The power of In-Fusion Cloning technology enables you to directly join the pAdenoX-Tet3G vector to one or more PCR fragments in a single reaction. This means that in a single cloning reaction you can, for example, fuse your gene of interest to a fluorescent protein/tag or create a point mutation within your gene of interest (Zhu et al. 2007). To do so, you simply amplify 2 PCR products each with 15 bp homology to the pAdenoX- Tet3G vector at one end and 15 bp homology to each other at the other end. The central overlapping region will be at the junction of the fusion protein or at the region of the point mutation (Figure 6).

Figure 6. Create a point mutation and clone in one step using In-Fusion Cloning.

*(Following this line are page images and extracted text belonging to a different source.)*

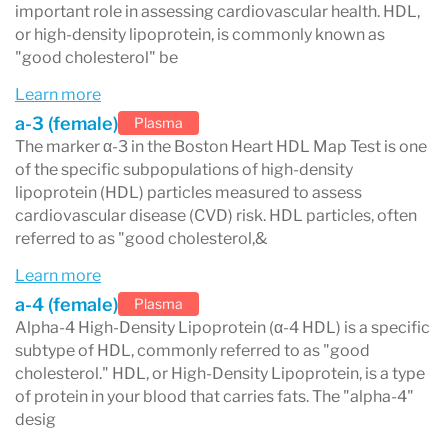
method measures the amount of apoA-I protein
important role in assessing cardiovascular health. HDL,
or high-density lipoprotein, is commonly known as
in each of the five HDL subclasses, offering
"good cholesterol" be
precise insights to identify patients at higher
Learn more
risk of CVD.
a-3 (female)
Plasma
A low α-1 level is a critical indicator of recurrent
The marker α-3 in the Boston Heart HDL Map Test is one
of the specific subpopulations of high-density
CVD events. Studies have shown that low levels
lipoprotein (HDL) particles measured to assess
of α-1 HDL and high levels of pre ß-1 HDL are
cardiovascular disease (CVD) risk. HDL particles, often
referred to as "good cholesterol,&
predictive of recurrent CVD events, particularly
Learn more
in men with low HDL-C (<40 mg/dL) and existing
a-4 (female)
Plasma
CVD. Notably, low α-1 HDL levels are the most
Alpha-4 High-Density Lipoprotein (α-4 HDL) is a specific
subtype of HDL, commonly referred to as "good
significant predictor of CVD recurrence
cholesterol." HDL, or High-Density Lipoprotein, is a type
(p<0.001).
of protein in your blood that carries fats. The "alpha-4"
desig
Treatment options include:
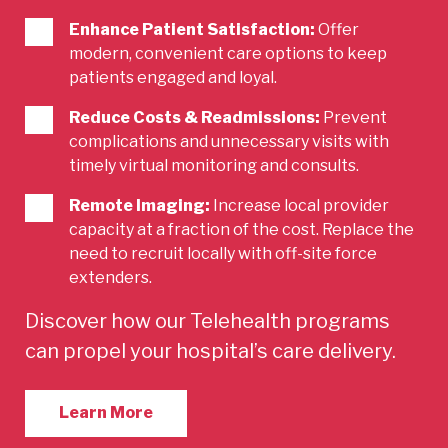
Enhance Patient Satisfaction:
Offer
modern, convenient care options to keep
patients engaged and loyal.
Reduce Costs & Readmissions:
Prevent
complications and unnecessary visits with
timely virtual monitoring and consults.
Remote Imaging:
Increase local provider
capacity at a fraction of the cost. Replace the
need to recruit locally with off-site force
extenders.
Discover how our Telehealth programs
can propel your hospital’s care delivery.
Learn More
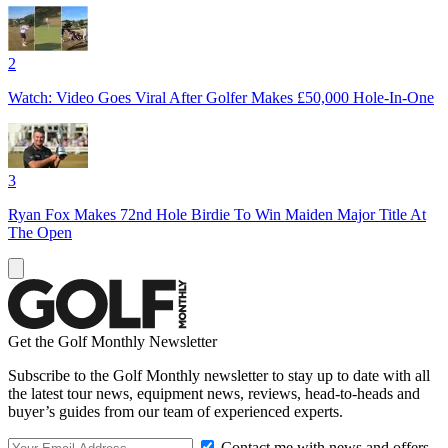
2
Watch: Video Goes Viral After Golfer Makes £50,000 Hole-In-One
3
Ryan Fox Makes 72nd Hole Birdie To Win Maiden Major Title At
The Open
Get the Golf Monthly Newsletter
Subscribe to the Golf Monthly newsletter to stay up to date with all
the latest tour news, equipment news, reviews, head-to-heads and
buyer’s guides from our team of experienced experts.
Contact me with news and offers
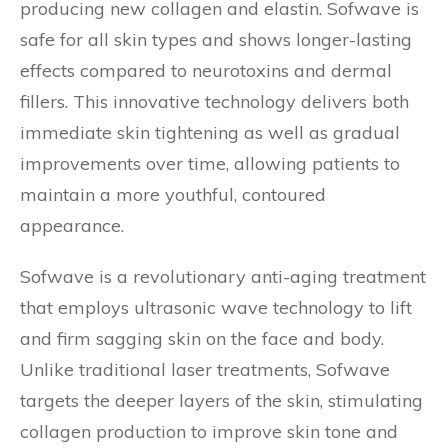
producing new collagen and elastin. Sofwave is
safe for all skin types and shows longer-lasting
effects compared to neurotoxins and dermal
fillers. This innovative technology delivers both
immediate skin tightening as well as gradual
improvements over time, allowing patients to
maintain a more youthful, contoured
appearance.
Sofwave is a revolutionary anti-aging treatment
that employs ultrasonic wave technology to lift
and firm sagging skin on the face and body.
Unlike traditional laser treatments, Sofwave
targets the deeper layers of the skin, stimulating
collagen production to improve skin tone and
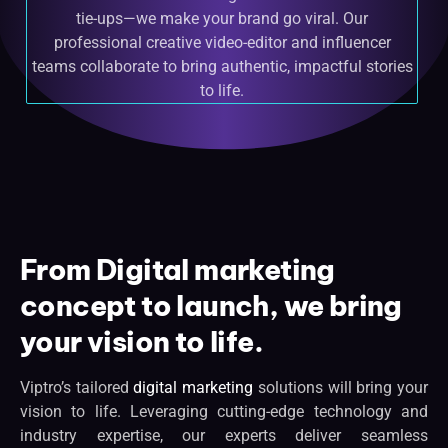
tie-ups—we make your brand go viral. Our
professional creative video-editor and influencer
teams collaborate to bring authentic, impactful stories
to life.
From Digital marketing
concept to launch, we bring
your vision to life.
Viptro’s tailored
digital marketing
solutions will bring your
vision to life. Leveraging cutting-edge technology and
industry expertise, our experts deliver seamless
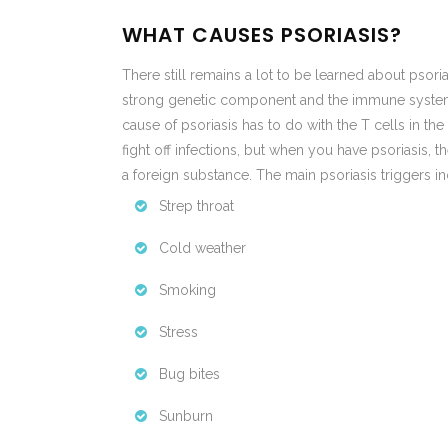
WHAT CAUSES PSORIASIS?
There still remains a lot to be learned about psorias
strong genetic component and the immune system pl
cause of psoriasis has to do with the T cells in th
fight off infections, but when you have psoriasis, th
a foreign substance. The main psoriasis triggers in
Strep throat
Cold weather
Smoking
Stress
Bug bites
Sunburn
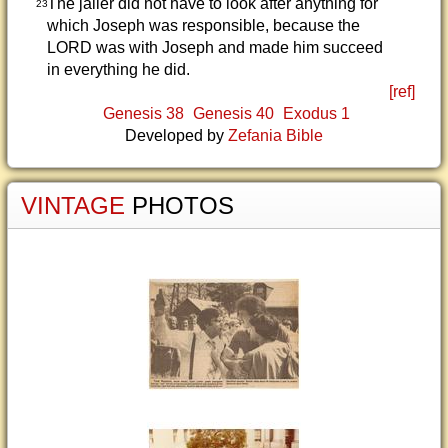
The jailer did not have to look after anything for
23
which Joseph was responsible, because the
LORD was with Joseph and made him succeed
in everything he did.
[ref]
Genesis 38
Genesis 40
Exodus 1
Developed by
Zefania Bible
VINTAGE
PHOTOS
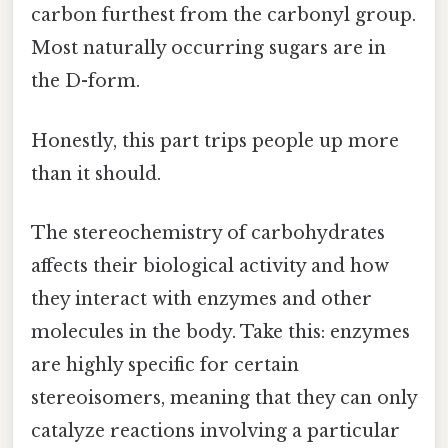
carbon furthest from the carbonyl group.
Most naturally occurring sugars are in
the D-form.
Honestly, this part trips people up more
than it should.
The stereochemistry of carbohydrates
affects their biological activity and how
they interact with enzymes and other
molecules in the body. Take this: enzymes
are highly specific for certain
stereoisomers, meaning that they can only
catalyze reactions involving a particular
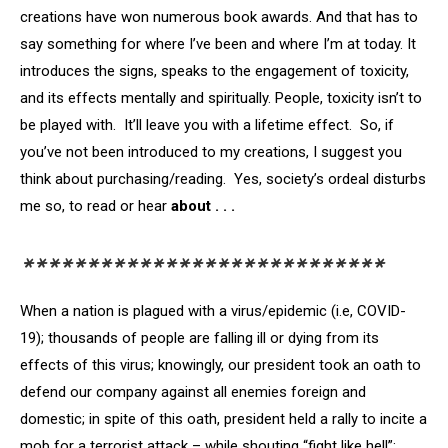
creations have won numerous book awards. And that has to
say something for where I’ve been and where I’m at today. It
introduces the signs, speaks to the engagement of toxicity,
and its effects mentally and spiritually. People, toxicity isn’t to
be played with. It’ll leave you with a lifetime effect. So, if
you’ve not been introduced to my creations, I suggest you
think about purchasing/reading. Yes, society’s ordeal disturbs
me so, to read or hear
about . . .
****************************
When a nation is plagued with a virus/epidemic (i.e, COVID-
19); thousands of people are falling ill or dying from its
effects of this virus; knowingly, our president took an oath to
defend our company against all enemies foreign and
domestic; in spite of this oath, president held a rally to incite a
mob for a terrorist attack – while shouting “fight like hell”;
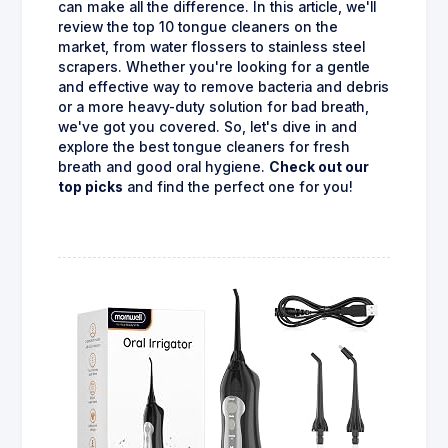
can make all the difference. In this article, we'll
review the top 10 tongue cleaners on the
market, from water flossers to stainless steel
scrapers. Whether you're looking for a gentle
and effective way to remove bacteria and debris
or a more heavy-duty solution for bad breath,
we've got you covered. So, let's dive in and
explore the best tongue cleaners for fresh
breath and good oral hygiene.
Check out our
top picks
and find the perfect one for you!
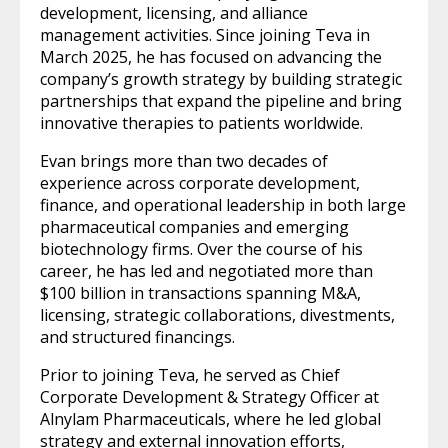
development, licensing, and alliance
management activities. Since joining Teva in
March 2025, he has focused on advancing the
company’s growth strategy by building strategic
partnerships that expand the pipeline and bring
innovative therapies to patients worldwide.
Evan brings more than two decades of
experience across corporate development,
finance, and operational leadership in both large
pharmaceutical companies and emerging
biotechnology firms. Over the course of his
career, he has led and negotiated more than
$100 billion in transactions spanning M&A,
licensing, strategic collaborations, divestments,
and structured financings.
Prior to joining Teva, he served as Chief
Corporate Development & Strategy Officer at
Alnylam Pharmaceuticals, where he led global
strategy and external innovation efforts,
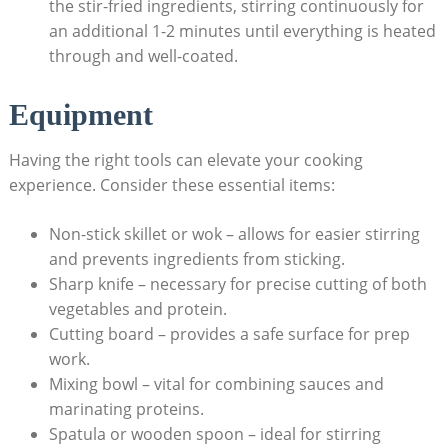
the stir-fried ingredients, stirring continuously for
an additional 1-2 minutes until everything is heated
through and well-coated.
Equipment
Having the right tools can elevate your cooking
experience. Consider these essential items:
Non-stick skillet or wok – allows for easier stirring
and prevents ingredients from sticking.
Sharp knife – necessary for precise cutting of both
vegetables and protein.
Cutting board – provides a safe surface for prep
work.
Mixing bowl – vital for combining sauces and
marinating proteins.
Spatula or wooden spoon – ideal for stirring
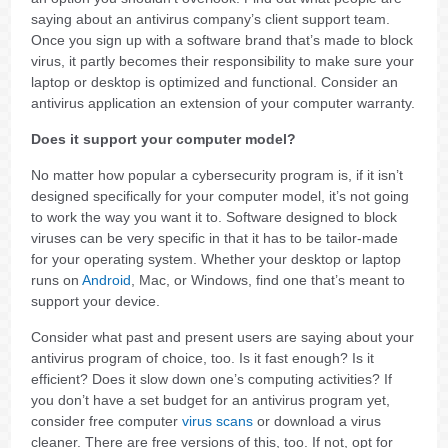
saying about an antivirus company’s client support team.
Once you sign up with a software brand that’s made to block
virus, it partly becomes their responsibility to make sure your
laptop or desktop is optimized and functional. Consider an
antivirus application an extension of your computer warranty.
Does it support your computer model?
No matter how popular a cybersecurity program is, if it isn’t
designed specifically for your computer model, it’s not going
to work the way you want it to. Software designed to block
viruses can be very specific in that it has to be tailor-made
for your operating system. Whether your desktop or laptop
runs on
Android
, Mac, or Windows, find one that’s meant to
support your device.
Consider what past and present users are saying about your
antivirus program of choice, too. Is it fast enough? Is it
efficient? Does it slow down one’s computing activities? If
you don’t have a set budget for an antivirus program yet,
consider free computer
virus scans
or download a virus
cleaner. There are free versions of this, too. If not, opt for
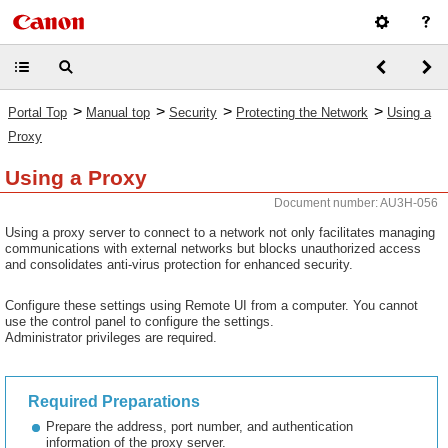
>
>
>
>
Portal Top
Manual top
Security
Protecting the Network
Using a
Proxy
Using a Proxy
Document number: AU3H-056
Using a proxy server to connect to a network not only facilitates managing
communications with external networks but blocks unauthorized access
and consolidates anti-virus protection for enhanced security.
Configure these settings using Remote UI from a computer. You cannot
use the control panel to configure the settings.
Administrator privileges are required.
Required Preparations
Prepare the address, port number, and authentication
information of the proxy server.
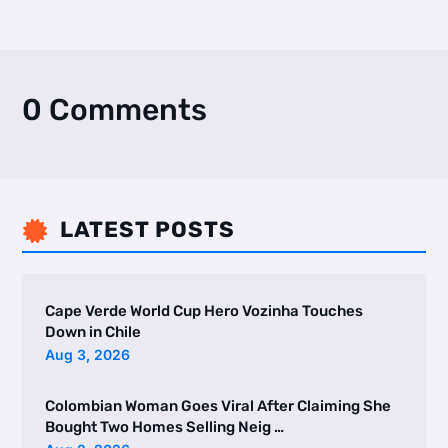
0 Comments
LATEST POSTS

Cape Verde World Cup Hero Vozinha Touches
Down in Chile
Aug 3, 2026
Colombian Woman Goes Viral After Claiming She
Bought Two Homes Selling Neig …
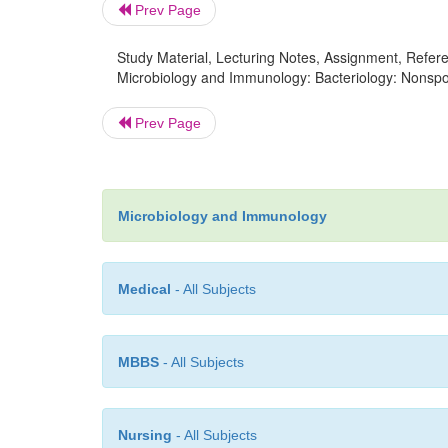
Prev Page
Study Material, Lecturing Notes, Assignment, Referen
Microbiology and Immunology: Bacteriology: Nonspo
Prev Page
Microbiology and Immunology
Medical
- All Subjects
MBBS
- All Subjects
Nursing
- All Subjects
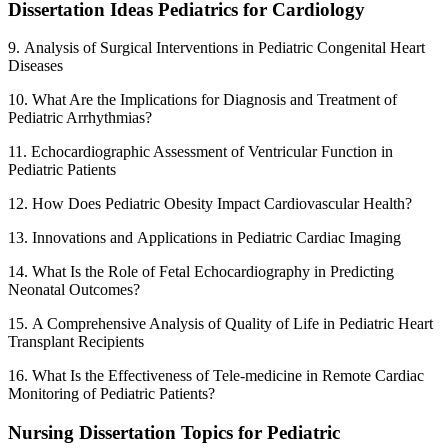
Dissertation Ideas Pediatrics for Cardiology
9. Analysis of Surgical Interventions in Pediatric Congenital Heart
Diseases
10. What Are the Implications for Diagnosis and Treatment of
Pediatric Arrhythmias?
11. Echocardiographic Assessment of Ventricular Function in
Pediatric Patients
12. How Does Pediatric Obesity Impact Cardiovascular Health?
13. Innovations and Applications in Pediatric Cardiac Imaging
14. What Is the Role of Fetal Echocardiography in Predicting
Neonatal Outcomes?
15. A Comprehensive Analysis of Quality of Life in Pediatric Heart
Transplant Recipients
16. What Is the Effectiveness of Tele-medicine in Remote Cardiac
Monitoring of Pediatric Patients?
Nursing Dissertation Topics for Pediatric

The Adeno-X Adenoviral System 3 (Tet-On 3G Inducible) provides tightly-controlled gene expression in an easy-to-use tetracycline-inducible system. An all-in one adenoviral vector constitutively expresses the Tet-On 3G transactivator and allows simple, efficient In-Fusion HD Cloning of a gene of interest under the control of a P_TRE3G promoter. This optimized transactivator/promoter combination provides exceptionally low background and high sensitivity, resulting in a highly inducible system that generates very high fold-induction and maximal expression levels that increase with increasing MOI. The Adeno-X Adenoviral System 3 (Tet-On 3G Inducible) is easier to use than a leading competitor system because it does not use a shuttle vector and thus requires no subcloning. This system is also quite flexible, allowing the creation of mutations or fusion proteins in a single reaction. 

Loew, R., Heinz, N., Hampf, M., Bujard, H. & Gossen, M. Improved Tet-responsive promoters with minimized background expression. BMC Biotechnol. 10, 81 (2010).   

Zhou, X., Vink, M., Klaver, B., Berkhout, B. & Das, A. T. Optimization of the Tet-On system for regulated gene expression through viral evolution. Gene Ther. 13, 1382–90 (2006).            

Zhu, B., Cai, G., Hall, E. O. & Freeman, G. J. In-fusion assembly: seamless engineering of multidomain fusion proteins, modular vectors, and mutations. Biotechniques 43, 354–9 (2007).